:: Text block ::

CODEWITHSUNDEEP
c++arraysoptimization
Mike B
Mike B

Reputation: 478

How can I optimise array multiplication by constant?

Given the following code, where a, b, c, d etc are constants:

Data[] dataArray;
Intermediate[] interArray;
Output[] outputArray;

for (int i = 0; i < length; i++)
{
  interArray[i] = (c * dataArray[i]) + (a * dataArray[i+1]);
  interArray[i] -= (b * interArray[i - 1]) + (d * interArray[i - 2]);
  outputArray[i] = interArray[i];
}

for (int i = ln-1; i > 0; i--)
{
  interArray[i - 1] = (e * dataArray[i]) + (f * dataArray[i-1]);
  interArray[i - 1] -= (g * interArray[i]) + (h * interArray[i+1]);
  outputArray[i] += interArray[i]; 
}

How can I optimise this?

I want to walk the arrays only once. Unfortunately, I am dependant on the fact that the second loop requires the interArray to be filled by the first loop.

The reason I want to do this is because this process takes up 20% of my total running time, and I'm trying to optimise it. The arrays can be very large, and the types are usually large PODs. I'm assuming I'm stepping into cache trashing territory, which is why I'm trying to reduce the number of times I walk over the array. There is no * operator, it's just standard multiplication.

Notes : I am aware that the upper and lower boundaries of the arrays crash and burn here, due to going out of bounds. I would manually handle these.

:::
:: Data shown ::

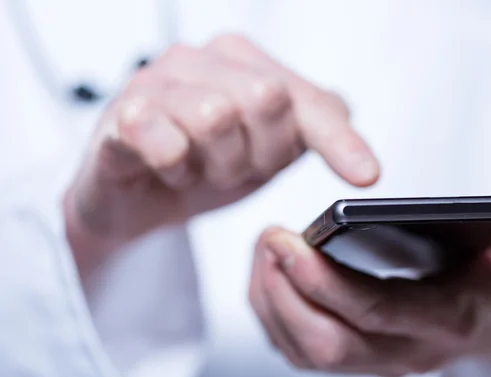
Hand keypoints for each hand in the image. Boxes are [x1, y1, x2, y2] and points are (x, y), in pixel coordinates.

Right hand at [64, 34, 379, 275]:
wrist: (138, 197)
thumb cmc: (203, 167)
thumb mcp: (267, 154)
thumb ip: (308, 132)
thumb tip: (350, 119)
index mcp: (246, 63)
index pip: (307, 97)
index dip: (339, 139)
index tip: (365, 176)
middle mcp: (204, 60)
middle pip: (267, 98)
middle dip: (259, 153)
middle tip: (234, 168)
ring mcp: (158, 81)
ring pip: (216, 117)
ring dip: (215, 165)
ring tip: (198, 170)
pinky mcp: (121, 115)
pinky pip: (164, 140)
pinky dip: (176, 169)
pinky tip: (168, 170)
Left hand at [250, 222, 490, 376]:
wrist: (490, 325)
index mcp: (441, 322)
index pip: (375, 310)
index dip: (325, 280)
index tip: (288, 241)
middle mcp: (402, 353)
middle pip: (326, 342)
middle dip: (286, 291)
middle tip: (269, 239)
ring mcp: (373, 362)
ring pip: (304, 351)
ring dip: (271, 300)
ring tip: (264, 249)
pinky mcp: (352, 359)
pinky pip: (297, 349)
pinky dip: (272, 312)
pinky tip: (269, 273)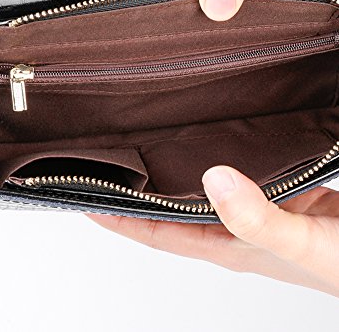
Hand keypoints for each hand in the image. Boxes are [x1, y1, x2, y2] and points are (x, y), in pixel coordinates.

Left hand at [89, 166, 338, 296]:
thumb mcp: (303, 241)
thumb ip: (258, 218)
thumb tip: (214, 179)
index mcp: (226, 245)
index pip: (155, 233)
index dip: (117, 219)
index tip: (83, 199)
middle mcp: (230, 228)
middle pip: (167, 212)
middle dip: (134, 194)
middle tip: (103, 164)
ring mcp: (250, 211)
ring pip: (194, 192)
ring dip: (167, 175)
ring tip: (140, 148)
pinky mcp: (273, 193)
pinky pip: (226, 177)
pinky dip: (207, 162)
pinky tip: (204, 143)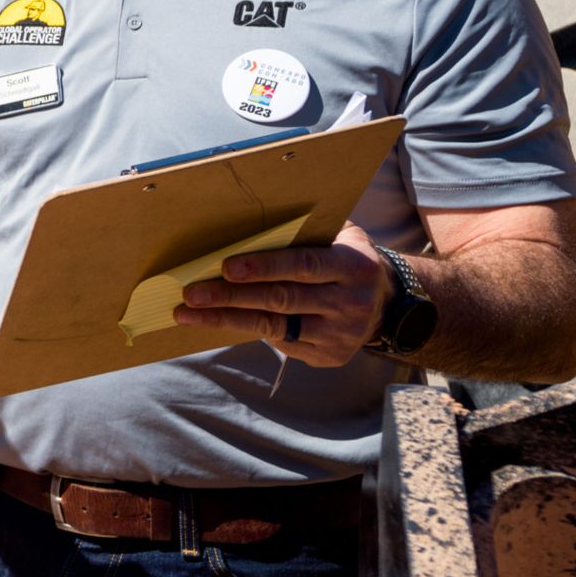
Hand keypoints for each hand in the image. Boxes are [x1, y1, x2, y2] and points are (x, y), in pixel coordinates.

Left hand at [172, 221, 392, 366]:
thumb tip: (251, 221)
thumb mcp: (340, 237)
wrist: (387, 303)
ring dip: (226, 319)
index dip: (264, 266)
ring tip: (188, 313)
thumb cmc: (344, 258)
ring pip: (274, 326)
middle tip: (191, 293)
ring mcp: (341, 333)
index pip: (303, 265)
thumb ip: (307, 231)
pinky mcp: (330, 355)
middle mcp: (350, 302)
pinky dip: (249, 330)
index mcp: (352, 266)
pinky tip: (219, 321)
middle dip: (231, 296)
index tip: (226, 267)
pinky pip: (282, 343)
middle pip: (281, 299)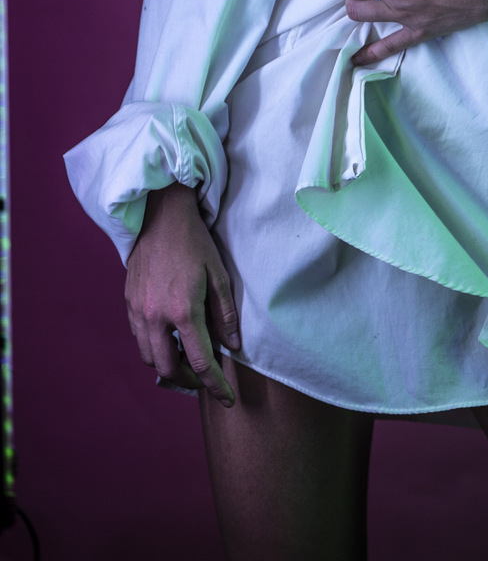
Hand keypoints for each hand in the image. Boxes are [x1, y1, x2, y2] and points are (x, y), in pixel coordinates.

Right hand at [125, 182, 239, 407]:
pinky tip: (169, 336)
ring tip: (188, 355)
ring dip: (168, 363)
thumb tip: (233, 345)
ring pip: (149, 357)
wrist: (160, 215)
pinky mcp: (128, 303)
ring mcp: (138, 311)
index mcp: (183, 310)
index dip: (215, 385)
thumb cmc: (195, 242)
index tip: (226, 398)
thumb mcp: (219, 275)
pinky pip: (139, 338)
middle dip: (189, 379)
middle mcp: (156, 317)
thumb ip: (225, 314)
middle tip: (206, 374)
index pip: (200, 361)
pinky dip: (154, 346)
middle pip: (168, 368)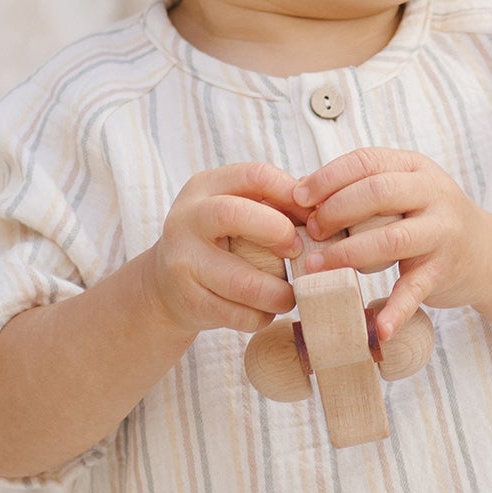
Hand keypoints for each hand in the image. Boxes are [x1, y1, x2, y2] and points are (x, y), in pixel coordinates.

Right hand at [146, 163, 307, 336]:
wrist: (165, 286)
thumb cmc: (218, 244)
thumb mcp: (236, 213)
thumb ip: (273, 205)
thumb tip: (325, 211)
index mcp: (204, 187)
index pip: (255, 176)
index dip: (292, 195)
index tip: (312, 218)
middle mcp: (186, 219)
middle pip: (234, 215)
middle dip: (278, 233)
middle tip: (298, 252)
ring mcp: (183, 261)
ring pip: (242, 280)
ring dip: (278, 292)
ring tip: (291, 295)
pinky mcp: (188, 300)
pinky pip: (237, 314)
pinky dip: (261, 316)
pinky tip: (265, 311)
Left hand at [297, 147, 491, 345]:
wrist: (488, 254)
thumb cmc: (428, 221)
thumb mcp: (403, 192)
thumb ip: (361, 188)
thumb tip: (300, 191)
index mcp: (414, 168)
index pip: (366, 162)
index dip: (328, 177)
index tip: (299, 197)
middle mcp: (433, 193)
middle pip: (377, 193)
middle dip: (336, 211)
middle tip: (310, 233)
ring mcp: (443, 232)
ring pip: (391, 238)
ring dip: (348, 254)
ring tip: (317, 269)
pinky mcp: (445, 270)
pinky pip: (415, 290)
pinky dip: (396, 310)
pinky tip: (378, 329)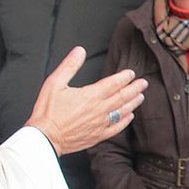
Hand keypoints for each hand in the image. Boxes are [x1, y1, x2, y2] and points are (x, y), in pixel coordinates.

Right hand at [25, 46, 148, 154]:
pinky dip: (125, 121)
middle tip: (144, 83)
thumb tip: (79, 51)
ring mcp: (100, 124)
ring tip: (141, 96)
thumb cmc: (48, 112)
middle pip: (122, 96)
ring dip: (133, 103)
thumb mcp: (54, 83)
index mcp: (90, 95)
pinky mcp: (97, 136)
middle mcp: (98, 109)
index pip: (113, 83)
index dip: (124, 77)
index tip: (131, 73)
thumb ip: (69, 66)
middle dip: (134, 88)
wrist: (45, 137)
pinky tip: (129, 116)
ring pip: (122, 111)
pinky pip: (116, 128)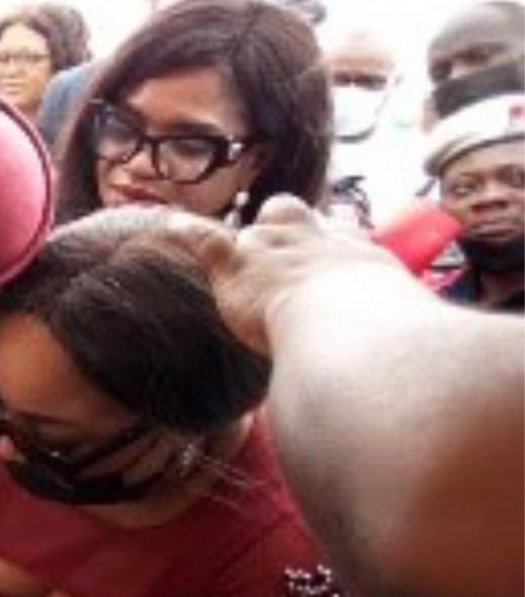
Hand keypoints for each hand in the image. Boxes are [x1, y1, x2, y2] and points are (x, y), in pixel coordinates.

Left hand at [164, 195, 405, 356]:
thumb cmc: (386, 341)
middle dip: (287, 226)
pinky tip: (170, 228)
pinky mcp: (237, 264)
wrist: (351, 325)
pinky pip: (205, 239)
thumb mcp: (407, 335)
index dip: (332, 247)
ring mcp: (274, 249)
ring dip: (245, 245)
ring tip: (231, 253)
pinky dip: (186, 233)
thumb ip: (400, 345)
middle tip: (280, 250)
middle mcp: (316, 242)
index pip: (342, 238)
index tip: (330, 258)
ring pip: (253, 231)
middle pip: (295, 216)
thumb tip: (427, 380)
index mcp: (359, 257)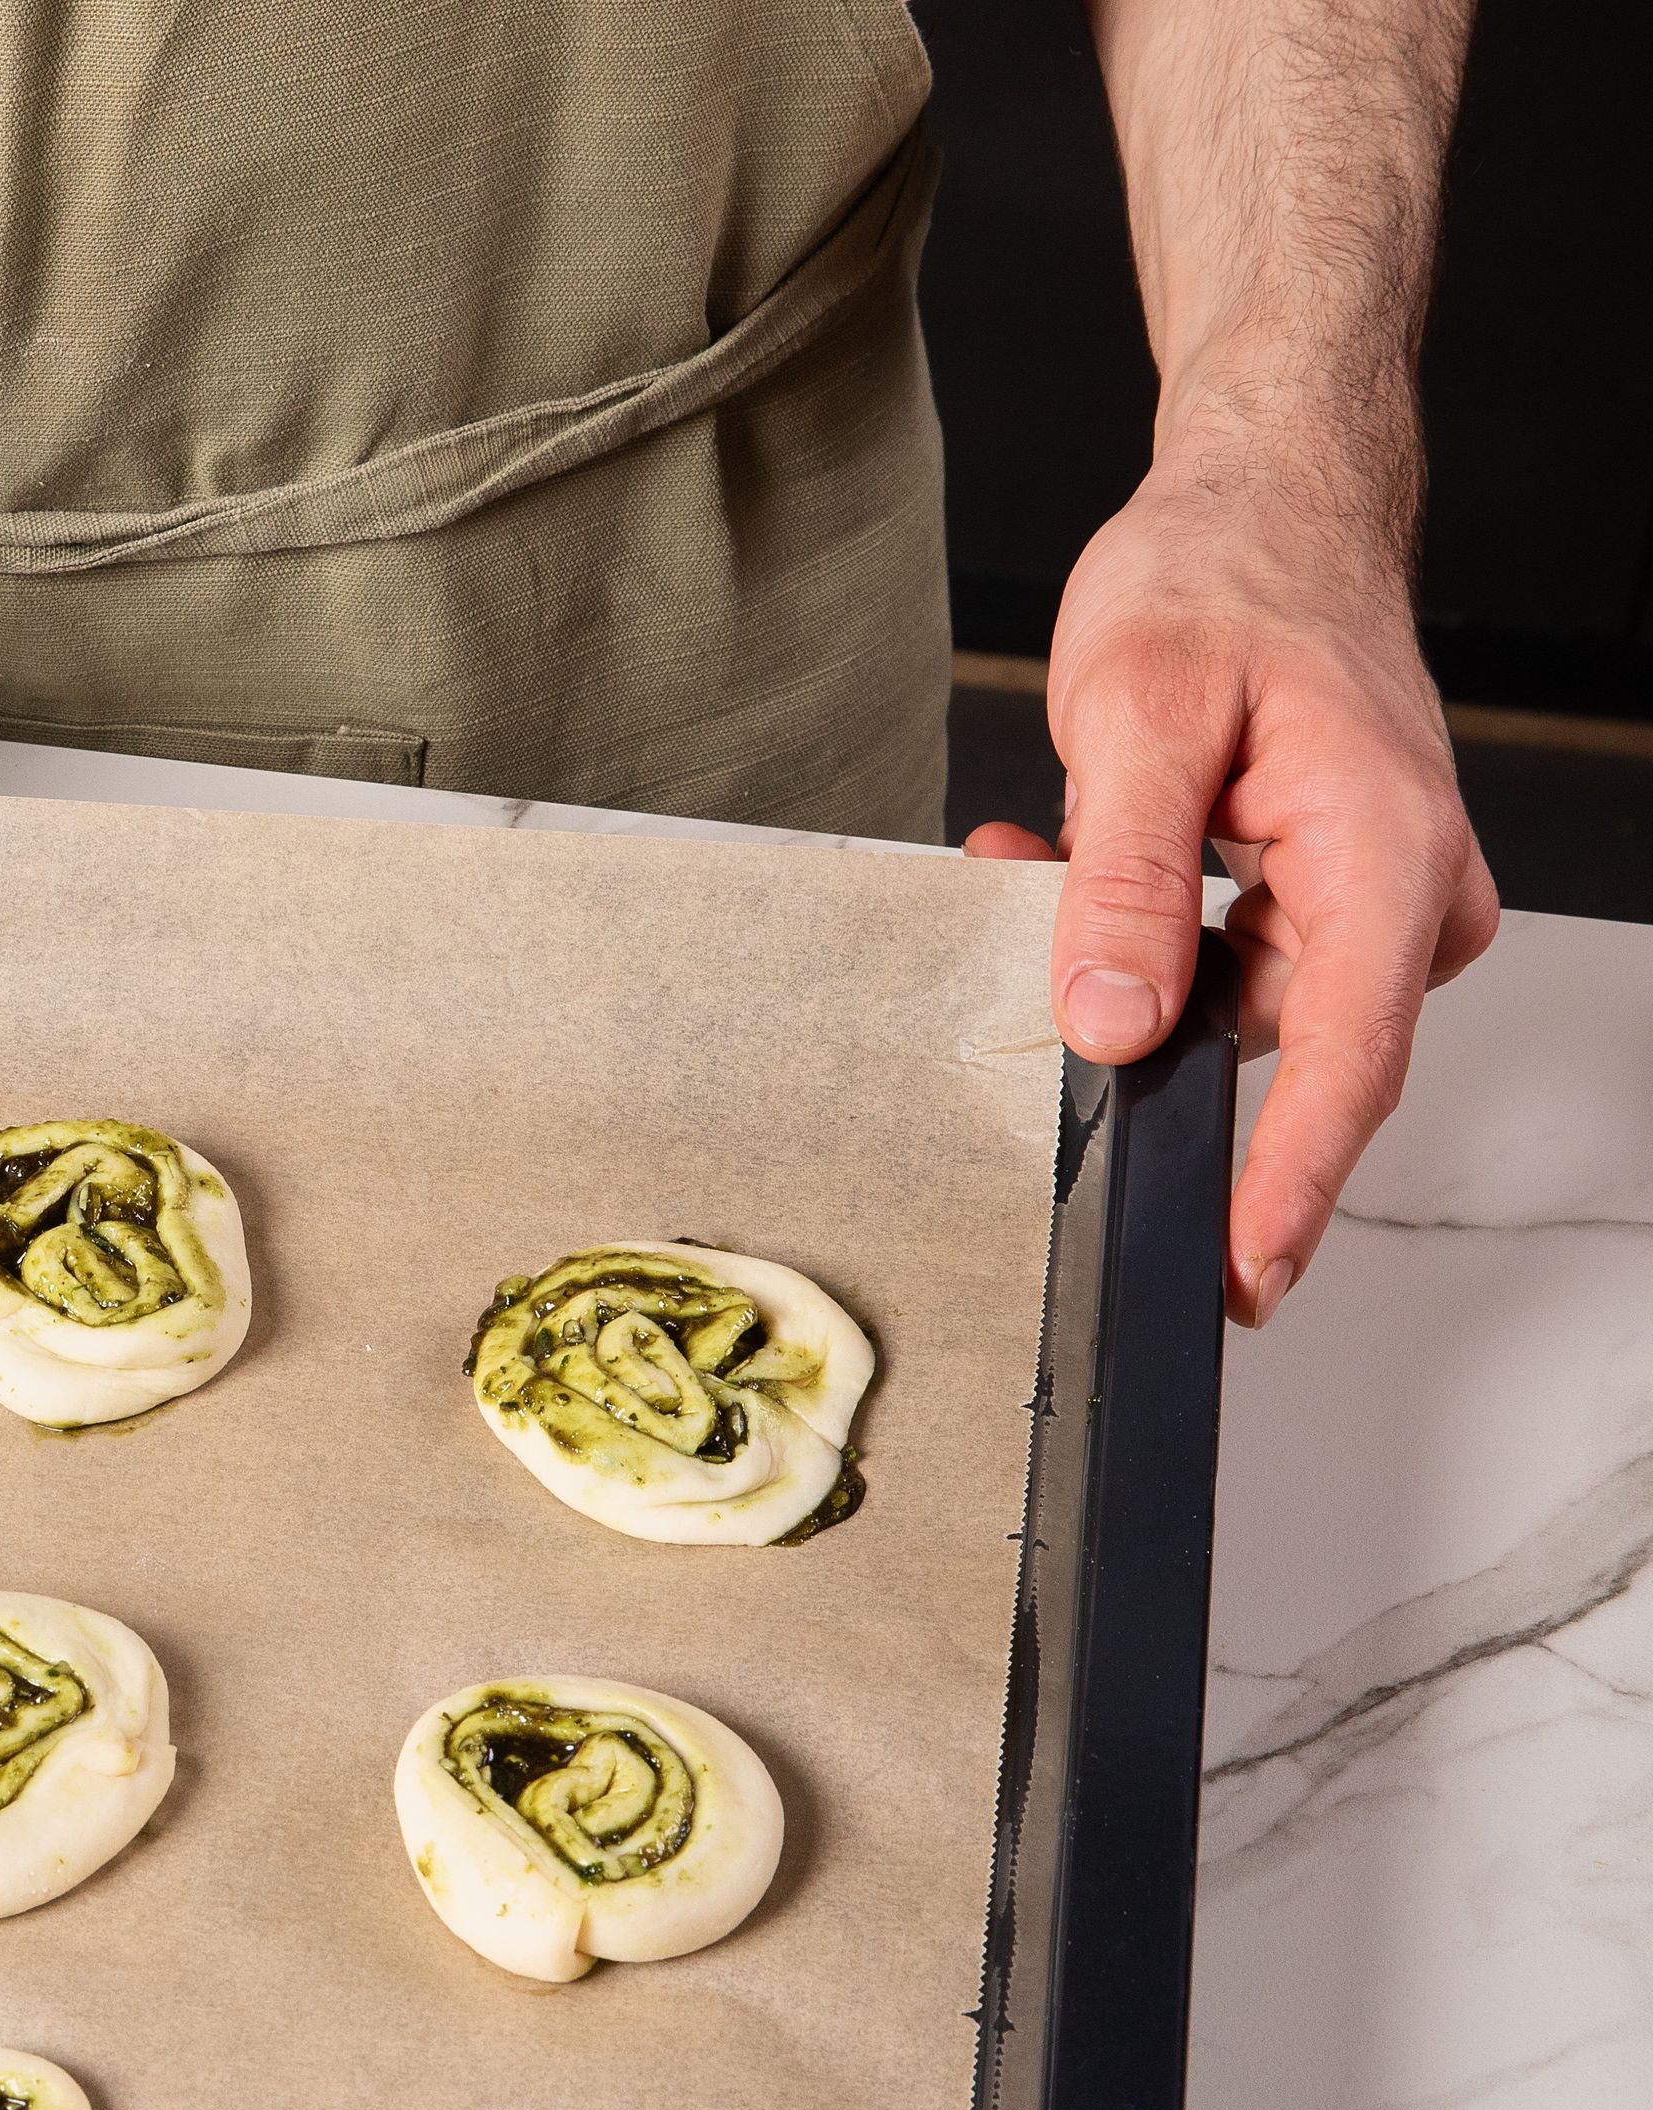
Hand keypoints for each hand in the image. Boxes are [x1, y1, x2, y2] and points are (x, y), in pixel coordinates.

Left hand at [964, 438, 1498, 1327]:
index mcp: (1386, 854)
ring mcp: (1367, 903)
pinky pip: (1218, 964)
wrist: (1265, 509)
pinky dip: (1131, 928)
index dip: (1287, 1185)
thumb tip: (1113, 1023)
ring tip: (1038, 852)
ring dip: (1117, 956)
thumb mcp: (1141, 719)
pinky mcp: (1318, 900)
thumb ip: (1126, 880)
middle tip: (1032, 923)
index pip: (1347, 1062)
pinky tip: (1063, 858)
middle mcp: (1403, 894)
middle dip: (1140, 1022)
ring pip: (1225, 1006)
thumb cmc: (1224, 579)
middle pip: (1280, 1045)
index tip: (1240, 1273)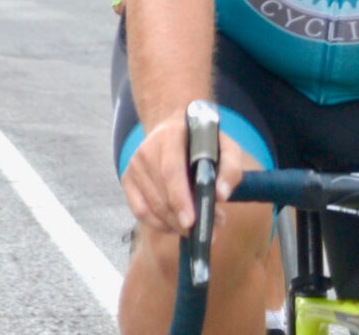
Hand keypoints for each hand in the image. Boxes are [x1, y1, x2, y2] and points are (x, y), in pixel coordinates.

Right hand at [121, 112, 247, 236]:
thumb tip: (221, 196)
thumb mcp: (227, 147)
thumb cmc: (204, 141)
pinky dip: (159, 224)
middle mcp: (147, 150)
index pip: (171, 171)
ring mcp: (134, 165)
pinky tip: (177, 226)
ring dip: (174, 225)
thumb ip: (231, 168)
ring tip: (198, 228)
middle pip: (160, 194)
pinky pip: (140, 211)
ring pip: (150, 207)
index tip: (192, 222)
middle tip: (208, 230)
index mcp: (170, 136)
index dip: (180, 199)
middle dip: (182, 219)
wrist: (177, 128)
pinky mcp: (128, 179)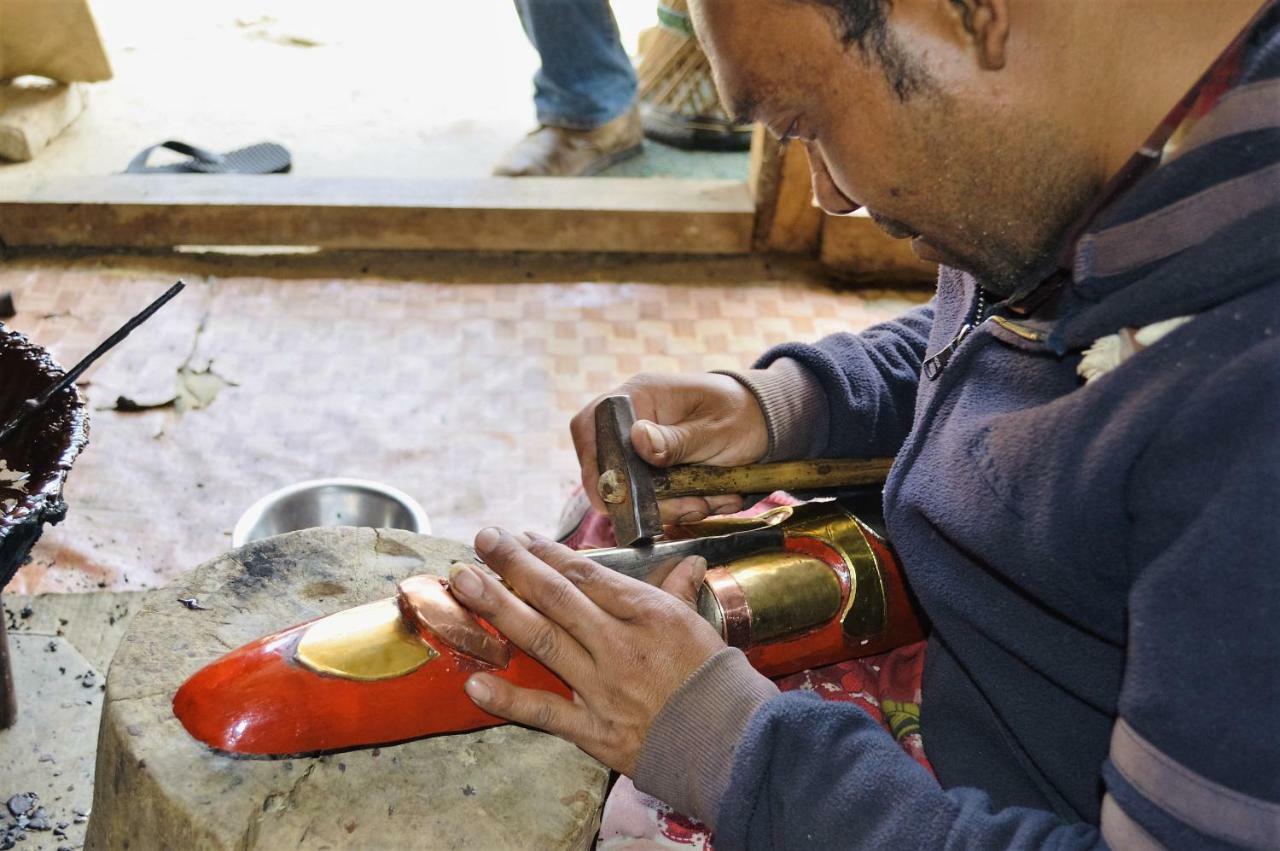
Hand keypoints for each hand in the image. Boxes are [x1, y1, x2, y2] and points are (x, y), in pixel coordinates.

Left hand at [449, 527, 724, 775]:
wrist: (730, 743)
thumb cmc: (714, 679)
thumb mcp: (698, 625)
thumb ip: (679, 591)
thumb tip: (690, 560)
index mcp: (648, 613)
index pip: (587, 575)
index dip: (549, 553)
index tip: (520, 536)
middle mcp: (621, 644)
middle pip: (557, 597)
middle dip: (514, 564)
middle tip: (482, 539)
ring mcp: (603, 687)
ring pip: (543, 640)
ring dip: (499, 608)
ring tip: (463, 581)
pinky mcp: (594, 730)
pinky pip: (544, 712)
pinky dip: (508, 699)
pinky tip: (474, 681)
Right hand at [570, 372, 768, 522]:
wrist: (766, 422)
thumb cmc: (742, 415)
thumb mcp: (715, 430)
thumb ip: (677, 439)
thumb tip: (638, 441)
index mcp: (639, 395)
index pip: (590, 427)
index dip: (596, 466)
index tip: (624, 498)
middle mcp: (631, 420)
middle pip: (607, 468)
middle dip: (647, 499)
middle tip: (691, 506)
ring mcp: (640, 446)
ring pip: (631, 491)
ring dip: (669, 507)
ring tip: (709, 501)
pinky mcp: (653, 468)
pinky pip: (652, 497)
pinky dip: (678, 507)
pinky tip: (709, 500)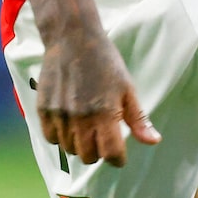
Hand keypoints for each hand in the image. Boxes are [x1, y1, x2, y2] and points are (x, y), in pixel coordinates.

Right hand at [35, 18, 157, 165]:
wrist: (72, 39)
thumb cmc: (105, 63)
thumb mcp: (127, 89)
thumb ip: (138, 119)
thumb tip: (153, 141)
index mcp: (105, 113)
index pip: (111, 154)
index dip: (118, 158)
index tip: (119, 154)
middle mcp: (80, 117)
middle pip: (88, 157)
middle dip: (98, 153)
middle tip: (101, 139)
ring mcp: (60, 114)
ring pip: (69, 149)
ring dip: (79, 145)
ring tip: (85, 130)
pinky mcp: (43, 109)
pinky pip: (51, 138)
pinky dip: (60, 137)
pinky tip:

:::

▶ Check your understanding:
1. In the array optimization post, what share of the poster's total running time does this process take up?
2. Reproduce the array optimization post word for word from "Data[] dataArray;" to "ln-1; i > 0; i--)".

▶ Per-task outputs:
1. 20%

2.
Data[] dataArray;
Intermediate[] interArray;
Output[] outputArray;

for (int i = 0; i < length; i++)
{
  interArray[i] = (c * dataArray[i]) + (a * dataArray[i+1]);
  interArray[i] -= (b * interArray[i - 1]) + (d * interArray[i - 2]);
  outputArray[i] = interArray[i];
}

for (int i = ln-1; i > 0; i--)